- **Task to complete**:
Type out the complete listing below word for word, without its pictures.

- **Input material**:

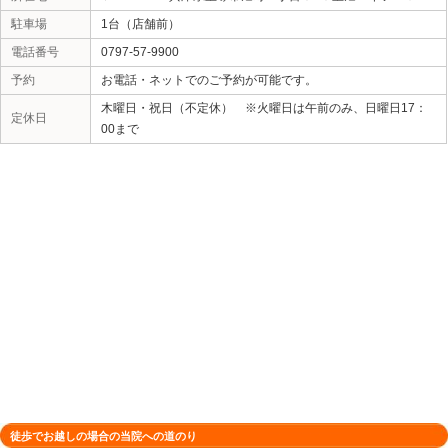
所在地
〒665-0835 兵庫県宝塚市旭町２丁
駐車場
1台（店舗前）
電話番号
0797-57-9900
予約
お電話・ネットでのご予約が可能です
木曜日・祝日（不定休） ※火曜日は
定休日
00まで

- **Task solution**:
所在地
〒665-0835 兵庫県宝塚市旭町２丁
駐車場
1台（店舗前）
電話番号
0797-57-9900
予約
お電話・ネットでのご予約が可能です
木曜日・祝日（不定休） ※火曜日は
定休日
00まで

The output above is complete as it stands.